#### Directive:
Here you must reproduce each line of the data exactly.
Task material Block Start
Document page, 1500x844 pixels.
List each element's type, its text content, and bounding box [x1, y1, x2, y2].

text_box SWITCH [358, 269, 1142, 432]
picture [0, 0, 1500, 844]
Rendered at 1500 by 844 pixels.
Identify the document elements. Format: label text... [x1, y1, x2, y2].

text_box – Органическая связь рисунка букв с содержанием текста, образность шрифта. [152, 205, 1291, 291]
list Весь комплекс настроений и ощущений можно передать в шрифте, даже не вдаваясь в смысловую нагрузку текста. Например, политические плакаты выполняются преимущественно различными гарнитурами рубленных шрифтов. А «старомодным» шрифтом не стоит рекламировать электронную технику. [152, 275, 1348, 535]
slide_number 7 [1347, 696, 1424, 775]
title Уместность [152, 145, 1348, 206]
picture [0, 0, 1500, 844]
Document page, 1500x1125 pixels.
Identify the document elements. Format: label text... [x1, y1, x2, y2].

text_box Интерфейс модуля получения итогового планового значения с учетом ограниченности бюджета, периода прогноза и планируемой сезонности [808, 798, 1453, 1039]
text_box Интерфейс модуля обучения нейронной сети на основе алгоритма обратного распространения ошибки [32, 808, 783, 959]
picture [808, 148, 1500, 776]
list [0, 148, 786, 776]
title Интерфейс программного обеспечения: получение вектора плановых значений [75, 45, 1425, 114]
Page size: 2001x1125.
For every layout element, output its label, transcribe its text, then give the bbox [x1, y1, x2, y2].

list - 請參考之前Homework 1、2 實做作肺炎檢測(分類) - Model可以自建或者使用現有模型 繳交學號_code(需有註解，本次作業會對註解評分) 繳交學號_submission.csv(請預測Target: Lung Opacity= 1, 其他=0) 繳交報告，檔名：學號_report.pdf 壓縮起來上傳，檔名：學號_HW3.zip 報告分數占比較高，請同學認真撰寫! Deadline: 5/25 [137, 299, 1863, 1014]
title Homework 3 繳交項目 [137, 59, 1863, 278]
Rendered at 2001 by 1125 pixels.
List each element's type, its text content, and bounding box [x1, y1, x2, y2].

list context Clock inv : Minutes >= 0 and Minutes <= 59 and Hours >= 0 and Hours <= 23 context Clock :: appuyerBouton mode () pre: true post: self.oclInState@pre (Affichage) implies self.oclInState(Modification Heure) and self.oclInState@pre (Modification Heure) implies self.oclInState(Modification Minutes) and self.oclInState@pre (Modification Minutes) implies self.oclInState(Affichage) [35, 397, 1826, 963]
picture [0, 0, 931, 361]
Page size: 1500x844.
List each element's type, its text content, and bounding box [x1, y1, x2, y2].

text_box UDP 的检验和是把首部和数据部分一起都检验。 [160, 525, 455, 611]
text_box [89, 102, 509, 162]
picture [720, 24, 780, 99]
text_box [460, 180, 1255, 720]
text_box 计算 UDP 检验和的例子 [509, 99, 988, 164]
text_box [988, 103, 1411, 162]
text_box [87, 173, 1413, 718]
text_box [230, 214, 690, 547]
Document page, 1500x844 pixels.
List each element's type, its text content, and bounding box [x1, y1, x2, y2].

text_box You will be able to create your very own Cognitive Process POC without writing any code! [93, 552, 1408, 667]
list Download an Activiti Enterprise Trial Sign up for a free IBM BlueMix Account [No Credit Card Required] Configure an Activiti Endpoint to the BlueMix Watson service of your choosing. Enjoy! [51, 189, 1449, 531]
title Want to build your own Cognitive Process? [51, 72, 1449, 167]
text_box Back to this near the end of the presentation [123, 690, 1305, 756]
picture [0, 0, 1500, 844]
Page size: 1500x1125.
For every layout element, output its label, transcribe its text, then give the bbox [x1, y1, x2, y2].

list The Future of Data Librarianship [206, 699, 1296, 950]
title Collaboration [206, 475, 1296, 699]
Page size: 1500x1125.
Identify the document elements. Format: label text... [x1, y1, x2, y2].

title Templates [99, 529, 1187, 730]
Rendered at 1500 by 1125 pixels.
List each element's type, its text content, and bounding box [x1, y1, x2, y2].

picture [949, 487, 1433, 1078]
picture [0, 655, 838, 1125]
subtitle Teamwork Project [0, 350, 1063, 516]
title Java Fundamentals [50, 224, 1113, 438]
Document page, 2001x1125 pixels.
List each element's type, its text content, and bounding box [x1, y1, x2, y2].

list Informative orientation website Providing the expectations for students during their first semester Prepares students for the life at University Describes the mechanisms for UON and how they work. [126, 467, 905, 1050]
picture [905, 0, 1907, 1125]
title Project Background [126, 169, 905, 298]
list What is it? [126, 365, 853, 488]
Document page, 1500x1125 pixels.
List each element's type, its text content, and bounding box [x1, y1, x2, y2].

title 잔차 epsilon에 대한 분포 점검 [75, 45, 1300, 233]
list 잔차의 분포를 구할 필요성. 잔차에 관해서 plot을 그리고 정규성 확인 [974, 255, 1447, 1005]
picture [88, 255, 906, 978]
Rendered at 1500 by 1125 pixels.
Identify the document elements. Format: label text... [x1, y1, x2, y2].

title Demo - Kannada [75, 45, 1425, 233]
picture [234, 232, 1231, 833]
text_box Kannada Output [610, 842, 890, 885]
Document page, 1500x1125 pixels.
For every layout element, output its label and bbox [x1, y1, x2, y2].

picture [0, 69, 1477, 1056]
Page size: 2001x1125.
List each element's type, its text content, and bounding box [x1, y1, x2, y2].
Task material Block End
#### Exercise output:
Document page, 1500x844 pixels.
List each element's type, its text content, and bounding box [x1, y1, x2, y2].

text_box SWITCH [358, 269, 1142, 432]
picture [0, 0, 1500, 844]
Rendered at 1500 by 844 pixels.
Identify the document elements. Format: label text... [x1, y1, x2, y2].

text_box – Органическая связь рисунка букв с содержанием текста, образность шрифта. [152, 205, 1291, 291]
list Весь комплекс настроений и ощущений можно передать в шрифте, даже не вдаваясь в смысловую нагрузку текста. Например, политические плакаты выполняются преимущественно различными гарнитурами рубленных шрифтов. А «старомодным» шрифтом не стоит рекламировать электронную технику. [152, 275, 1348, 535]
slide_number 7 [1347, 696, 1424, 775]
title Уместность [152, 145, 1348, 206]
picture [0, 0, 1500, 844]
Document page, 1500x1125 pixels.
Identify the document elements. Format: label text... [x1, y1, x2, y2].

text_box Интерфейс модуля получения итогового планового значения с учетом ограниченности бюджета, периода прогноза и планируемой сезонности [808, 798, 1453, 1039]
text_box Интерфейс модуля обучения нейронной сети на основе алгоритма обратного распространения ошибки [32, 808, 783, 959]
picture [808, 148, 1500, 776]
list [0, 148, 786, 776]
title Интерфейс программного обеспечения: получение вектора плановых значений [75, 45, 1425, 114]
Page size: 2001x1125.
For every layout element, output its label, transcribe its text, then give the bbox [x1, y1, x2, y2].

list - 請參考之前Homework 1、2 實做作肺炎檢測(分類) - Model可以自建或者使用現有模型 繳交學號_code(需有註解，本次作業會對註解評分) 繳交學號_submission.csv(請預測Target: Lung Opacity= 1, 其他=0) 繳交報告，檔名：學號_report.pdf 壓縮起來上傳，檔名：學號_HW3.zip 報告分數占比較高，請同學認真撰寫! Deadline: 5/25 [137, 299, 1863, 1014]
title Homework 3 繳交項目 [137, 59, 1863, 278]
Rendered at 2001 by 1125 pixels.
List each element's type, its text content, and bounding box [x1, y1, x2, y2].

list context Clock inv : Minutes >= 0 and Minutes <= 59 and Hours >= 0 and Hours <= 23 context Clock :: appuyerBouton mode () pre: true post: self.oclInState@pre (Affichage) implies self.oclInState(Modification Heure) and self.oclInState@pre (Modification Heure) implies self.oclInState(Modification Minutes) and self.oclInState@pre (Modification Minutes) implies self.oclInState(Affichage) [35, 397, 1826, 963]
picture [0, 0, 931, 361]
Page size: 1500x844.
List each element's type, its text content, and bounding box [x1, y1, x2, y2].

text_box UDP 的检验和是把首部和数据部分一起都检验。 [160, 525, 455, 611]
text_box [89, 102, 509, 162]
picture [720, 24, 780, 99]
text_box [460, 180, 1255, 720]
text_box 计算 UDP 检验和的例子 [509, 99, 988, 164]
text_box [988, 103, 1411, 162]
text_box [87, 173, 1413, 718]
text_box [230, 214, 690, 547]
Document page, 1500x844 pixels.
List each element's type, its text content, and bounding box [x1, y1, x2, y2].

text_box You will be able to create your very own Cognitive Process POC without writing any code! [93, 552, 1408, 667]
list Download an Activiti Enterprise Trial Sign up for a free IBM BlueMix Account [No Credit Card Required] Configure an Activiti Endpoint to the BlueMix Watson service of your choosing. Enjoy! [51, 189, 1449, 531]
title Want to build your own Cognitive Process? [51, 72, 1449, 167]
text_box Back to this near the end of the presentation [123, 690, 1305, 756]
picture [0, 0, 1500, 844]
Page size: 1500x1125.
For every layout element, output its label, transcribe its text, then give the bbox [x1, y1, x2, y2].

list The Future of Data Librarianship [206, 699, 1296, 950]
title Collaboration [206, 475, 1296, 699]
Page size: 1500x1125.
Identify the document elements. Format: label text... [x1, y1, x2, y2].

title Templates [99, 529, 1187, 730]
Rendered at 1500 by 1125 pixels.
List each element's type, its text content, and bounding box [x1, y1, x2, y2].

picture [949, 487, 1433, 1078]
picture [0, 655, 838, 1125]
subtitle Teamwork Project [0, 350, 1063, 516]
title Java Fundamentals [50, 224, 1113, 438]
Document page, 2001x1125 pixels.
List each element's type, its text content, and bounding box [x1, y1, x2, y2].

list Informative orientation website Providing the expectations for students during their first semester Prepares students for the life at University Describes the mechanisms for UON and how they work. [126, 467, 905, 1050]
picture [905, 0, 1907, 1125]
title Project Background [126, 169, 905, 298]
list What is it? [126, 365, 853, 488]
Document page, 1500x1125 pixels.
List each element's type, its text content, and bounding box [x1, y1, x2, y2].

title 잔차 epsilon에 대한 분포 점검 [75, 45, 1300, 233]
list 잔차의 분포를 구할 필요성. 잔차에 관해서 plot을 그리고 정규성 확인 [974, 255, 1447, 1005]
picture [88, 255, 906, 978]
Rendered at 1500 by 1125 pixels.
Identify the document elements. Format: label text... [x1, y1, x2, y2].

title Demo - Kannada [75, 45, 1425, 233]
picture [234, 232, 1231, 833]
text_box Kannada Output [610, 842, 890, 885]
Document page, 1500x1125 pixels.
For every layout element, output its label and bbox [x1, y1, x2, y2].

picture [0, 69, 1477, 1056]
Page size: 2001x1125.
List each element's type, its text content, and bounding box [x1, y1, x2, y2].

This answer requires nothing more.